SET PROBLEM
Identify every line of the items that contains the string "filled", and copy each such line. Treat uppercase and lowercase letters as distinct.

ROWS
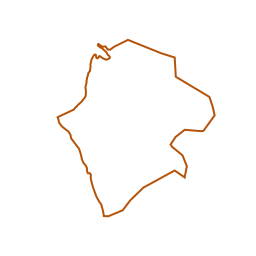 the district of Gwoza, Borno, Nigeria, rotated 128°
{"feature_id": "59680162B2846194934808", "entity_name": "Gwoza", "entity_type": "district", "adm_level": 2, "iso_a3": "NGA", "parent_name": "Nigeria", "parent_adm1": "Borno", "projection": "equal_earth", "projection_center": [13.592, 11.15], "detail": "fine", "context": "isolated", "style": "outline", "palette": "amber", "viewbox_px": 256, "rotation_deg": 128, "n_neighbors": 0, "source": "geoboundaries", "source_scale": "gbopen_adm2", "svg_char_len": 1942}
<svg xmlns="http://www.w3.org/2000/svg" viewBox="0 0 256 256"><g transform="rotate(128 128 128)"><path d="M79.9,203.0L80.2,203.1L81.5,202.6L81.5,199.4L81.4,198.7L81.2,197.6L81.2,196.5L81.4,194.9L81.5,191.8L82.8,189.1L82.8,187.3L83.0,186.4L83.4,185.8L84.3,185.5L85.2,185.8L85.9,186.1L87.7,187.3L88.5,190.4L88.7,193.6L88.8,194.7L89.4,195.0L90.7,194.6L91.8,194.9L92.2,196.0L90.2,198.4L90.7,199.5L92.4,199.6L96.2,199.0L101.0,196.8L102.9,195.1L106.5,193.1L108.8,193.1L110.4,192.5L111.5,191.9L112.5,191.6L114.0,191.0L114.9,190.4L116.3,189.8L117.2,188.9L118.1,188.6L119.0,188.0L120.6,187.4L121.7,186.8L121.8,186.8L122.6,186.2L123.3,185.6L123.8,184.7L124.7,184.1L126.1,182.9L127.1,182.2L128.8,181.1L130.4,180.8L135.8,180.8L137.4,181.1L138.3,181.1L139.2,181.4L141.3,181.7L142.2,181.7L142.7,181.7L143.3,181.7L143.5,181.8L144.0,182.1L144.6,182.1L144.9,182.0L145.3,182.0L146.9,182.0L148.0,182.6L150.1,183.7L152.7,185.0L154.5,185.9L157.0,187.2L162.8,190.1L164.4,187.8L166.2,185.5L167.0,183.0L167.4,180.6L167.5,179.9L167.5,178.7L167.5,174.9L167.5,174.6L167.4,173.0L167.7,172.2L168.6,169.4L171.0,166.6L171.4,165.7L172.1,162.9L172.7,160.8L173.7,156.9L174.5,153.8L177.3,149.6L178.0,148.7L178.9,147.6L181.0,145.1L183.0,141.4L183.6,138.1L184.9,135.6L186.6,134.4L187.5,133.1L187.7,132.7L187.9,132.5L188.1,132.4L188.2,132.2L188.3,131.9L188.3,131.6L188.2,131.5L187.2,130.3L187.2,130.2L187.2,129.7L187.4,129.3L187.7,128.4L190.1,126.9L192.3,124.4L195.8,119.8L201.5,110.7L203.8,105.2L204.9,101.7L207.2,98.7L208.4,97.1L210.0,95.2L212.3,92.8L209.6,89.1L196.0,81.5L183.8,81.7L165.5,79.2L132.8,65.1L132.1,54.3L132.1,52.9L121.9,58.1L116.0,68.2L115.7,81.5L114.8,84.3L105.8,85.0L94.5,82.2L85.4,68.3L83.8,66.8L64.7,67.5L59.4,74.0L53.4,82.9L58.2,121.9L43.7,134.6L48.7,148.0L58.6,182.3L73.1,189.2L77.2,190.2L78.6,192.3L77.6,196.0L79.5,198.0L80.1,198.4L79.8,199.5L79.9,200.3L80.2,200.6L80.3,200.8L80.0,201.4L79.9,203.0Z" fill="none" stroke="#b45309" stroke-width="2"/></g></svg>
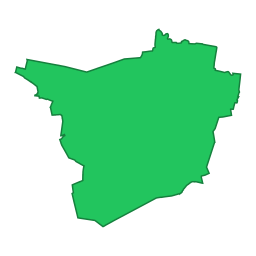 outline of Roosendaal, Noord-Brabant, Netherlands
{"feature_id": "6326949B28559348449199", "entity_name": "Roosendaal", "entity_type": "district", "adm_level": 2, "iso_a3": "NLD", "parent_name": "Netherlands", "parent_adm1": "Noord-Brabant", "projection": "orthographic", "projection_center": [4.432, 51.51], "detail": "fine", "context": "isolated", "style": "filled", "palette": "green", "viewbox_px": 256, "rotation_deg": 0, "n_neighbors": 0, "source": "geoboundaries", "source_scale": "gbopen_adm2", "svg_char_len": 5083}
<svg xmlns="http://www.w3.org/2000/svg" viewBox="0 0 256 256"><path d="M77.9,217.8L78.3,217.9L79.4,218.1L94.7,220.4L95.0,220.5L103.0,226.6L104.1,226.1L105.7,225.1L114.4,220.3L155.7,198.3L156.6,197.9L160.4,197.3L160.9,197.3L161.4,197.3L164.7,196.8L169.4,196.2L171.8,195.9L172.7,195.6L173.2,195.5L177.7,194.2L179.7,193.6L179.8,193.9L180.0,193.7L180.3,193.4L181.1,193.0L181.4,192.5L181.6,192.5L181.9,192.2L182.0,192.1L182.0,191.9L182.3,191.4L182.4,190.9L182.5,190.6L182.9,190.3L183.2,190.0L183.4,189.8L183.5,189.3L183.5,189.2L183.8,188.7L184.2,188.4L184.3,188.3L184.5,188.1L185.3,187.0L185.6,186.8L185.8,186.5L186.1,186.0L186.7,185.4L187.0,185.1L188.4,184.2L188.7,183.9L188.9,183.8L189.6,183.2L190.3,182.7L190.6,182.6L190.9,182.4L191.1,182.2L191.5,181.9L191.8,181.8L192.1,181.7L192.3,181.7L192.7,181.7L192.8,181.7L193.6,181.7L194.4,181.7L194.6,181.7L194.8,181.7L194.9,181.8L195.0,181.7L195.9,181.7L197.7,182.1L202.0,183.1L202.7,183.2L201.4,177.7L201.3,177.3L201.4,176.1L202.2,175.8L204.9,175.2L209.1,173.3L207.3,169.0L206.5,167.1L214.5,142.5L214.6,142.3L214.6,142.2L214.8,142.2L213.3,133.0L213.2,133.0L213.0,131.6L213.1,131.4L215.0,128.8L215.2,128.4L218.8,117.3L222.8,117.0L231.5,115.3L230.6,109.4L230.6,109.2L230.8,109.1L233.1,109.3L233.3,109.2L233.4,108.6L233.9,106.3L234.8,103.0L234.9,102.8L235.1,102.7L235.5,102.7L236.6,102.9L236.8,102.9L237.0,102.8L237.1,102.5L237.5,100.9L237.5,100.7L237.4,100.4L236.9,100.1L236.9,99.9L238.6,96.8L237.8,96.8L237.9,96.5L238.9,92.9L239.1,92.6L239.4,92.3L239.4,92.2L239.4,91.9L239.2,91.2L238.8,89.9L240.0,79.8L240.6,74.1L232.9,73.3L233.2,74.2L233.2,74.6L233.0,74.8L232.0,75.2L231.5,75.2L231.3,75.1L230.8,74.8L228.6,71.9L228.3,71.7L228.0,71.6L227.8,71.6L226.2,72.0L224.6,72.5L224.9,72.6L221.1,71.6L218.1,70.9L215.3,70.3L215.4,69.5L215.4,69.3L215.3,68.9L215.2,68.8L215.0,68.6L214.8,68.5L214.5,68.4L214.3,68.4L214.1,68.3L213.9,68.1L213.9,67.8L213.9,66.8L214.1,65.7L214.4,61.9L214.5,61.6L214.8,60.0L215.9,53.1L216.5,49.8L216.5,49.6L216.8,47.8L216.8,47.6L216.7,47.5L216.6,47.1L216.2,46.8L215.4,46.6L203.1,44.4L202.9,44.3L202.6,44.0L202.5,43.9L201.5,43.8L196.7,43.3L196.3,43.3L196.0,43.4L195.8,43.5L195.3,43.8L195.1,43.9L194.7,43.9L191.7,43.8L189.4,43.6L189.0,43.6L188.9,42.9L188.8,42.1L188.7,41.7L188.5,41.4L188.4,41.2L187.7,40.8L187.0,40.5L185.8,40.2L185.2,39.8L184.9,39.8L184.7,39.9L183.3,40.5L183.0,40.8L182.6,41.1L182.4,41.3L181.6,41.4L181.5,41.5L181.5,42.1L181.5,42.4L181.4,42.5L181.2,42.7L180.8,42.9L180.8,43.0L178.6,43.3L176.7,43.2L176.2,42.5L172.3,42.5L171.9,42.0L171.9,41.7L171.8,41.2L171.7,40.9L171.6,40.3L171.5,40.1L171.2,39.7L170.5,39.2L169.8,38.9L169.6,38.9L168.8,39.1L168.5,39.1L167.7,39.0L167.6,38.9L167.5,38.7L167.5,38.4L167.6,38.1L167.9,37.5L168.2,36.8L168.3,36.6L168.3,35.9L168.3,35.4L168.3,35.0L168.2,34.7L168.1,34.4L167.8,33.9L167.6,33.7L167.2,33.6L166.4,33.8L166.1,33.9L165.8,34.0L165.5,34.4L165.0,34.9L164.5,35.3L164.2,35.3L163.8,35.4L163.3,35.4L162.9,35.3L162.7,35.1L162.2,34.8L162.3,33.9L162.3,33.7L162.2,33.5L162.0,33.0L161.0,31.6L160.9,31.4L160.6,31.2L159.6,30.5L159.3,30.2L159.1,30.0L158.9,29.4L158.4,29.6L158.1,29.7L157.7,30.0L157.3,30.4L157.0,30.6L156.8,30.7L156.7,30.9L156.5,31.2L156.3,31.7L156.1,32.4L156.0,32.9L156.0,34.6L155.9,35.0L155.9,35.4L155.7,36.4L155.6,37.0L155.7,37.9L155.4,39.4L155.4,39.9L155.3,40.7L155.3,40.9L155.0,44.1L155.0,44.7L155.0,45.1L155.1,46.2L155.2,46.6L155.2,47.1L155.1,47.4L154.8,47.5L154.3,47.7L153.9,47.8L153.3,48.0L153.2,48.1L153.1,48.3L152.6,50.7L152.3,51.0L151.7,51.0L148.9,51.3L148.4,51.4L146.9,51.6L145.5,51.8L143.4,52.0L142.6,52.1L142.5,53.0L142.4,53.9L142.1,54.7L141.7,55.6L141.2,56.5L140.4,57.7L124.3,59.0L113.7,62.8L104.1,66.1L97.0,68.5L96.4,68.8L96.0,68.9L86.7,72.1L74.5,69.0L65.0,66.6L27.0,59.5L27.2,60.2L27.2,60.3L27.2,60.8L27.2,61.1L26.0,65.9L25.3,69.1L25.1,69.1L21.9,68.2L21.4,68.3L21.2,68.3L16.8,67.0L15.6,72.0L15.4,72.4L15.5,72.4L23.5,76.5L24.6,77.9L27.4,79.6L30.2,81.5L30.3,81.5L30.5,81.6L30.8,81.7L30.7,81.9L32.5,83.0L34.6,84.6L35.5,85.4L35.9,85.7L37.0,86.4L38.1,92.1L37.3,93.4L37.8,93.7L37.8,93.8L35.5,95.0L35.0,95.1L34.9,95.7L39.0,96.2L39.4,98.0L39.6,97.9L40.0,98.0L41.9,97.9L45.8,99.2L46.3,99.4L46.6,99.4L47.2,99.2L47.4,99.1L51.2,100.7L52.8,101.1L52.8,101.4L52.8,101.5L51.8,103.7L51.2,105.1L51.1,105.5L51.0,105.9L50.3,107.3L50.5,107.4L50.6,108.1L52.1,115.1L54.4,115.0L55.0,115.0L55.0,114.9L55.7,114.9L56.2,114.8L58.4,114.7L58.5,114.7L58.9,114.6L60.4,114.5L60.5,114.6L61.2,115.2L61.3,115.1L61.9,115.7L62.2,117.3L62.2,117.9L62.3,117.9L62.8,121.4L61.8,128.8L60.8,135.8L61.2,135.8L61.8,135.6L64.4,134.5L64.8,135.6L63.6,136.2L63.3,136.4L63.0,136.8L61.5,138.9L59.8,139.5L60.5,141.5L60.9,142.5L61.0,143.2L61.7,144.9L61.9,145.4L63.7,148.6L65.7,152.1L68.5,157.2L68.7,157.7L69.0,157.9L71.1,158.7L74.5,159.9L74.8,160.1L75.9,161.4L76.5,161.8L79.1,163.2L79.6,163.5L80.8,164.2L83.2,165.5L84.0,165.9L83.8,166.6L83.4,168.8L83.0,172.0L83.0,172.3L83.0,174.5L82.9,174.5L82.8,180.3L82.8,180.5L79.3,182.0L79.3,181.9L74.3,184.0L72.3,184.9L72.5,185.8L72.4,185.8L72.6,187.3L72.9,189.5L73.4,192.7L72.1,193.5L73.9,201.3L77.9,217.7L77.9,217.8Z" fill="#22c55e" stroke="#15803d" stroke-width="1.5"/></svg>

PROBLEM SOLUTION
{"feature_id": "6326949B28559348449199", "entity_name": "Roosendaal", "entity_type": "district", "adm_level": 2, "iso_a3": "NLD", "parent_name": "Netherlands", "parent_adm1": "Noord-Brabant", "projection": "orthographic", "projection_center": [4.432, 51.51], "detail": "fine", "context": "isolated", "style": "filled", "palette": "green", "viewbox_px": 256, "rotation_deg": 0, "n_neighbors": 0, "source": "geoboundaries", "source_scale": "gbopen_adm2", "svg_char_len": 5083}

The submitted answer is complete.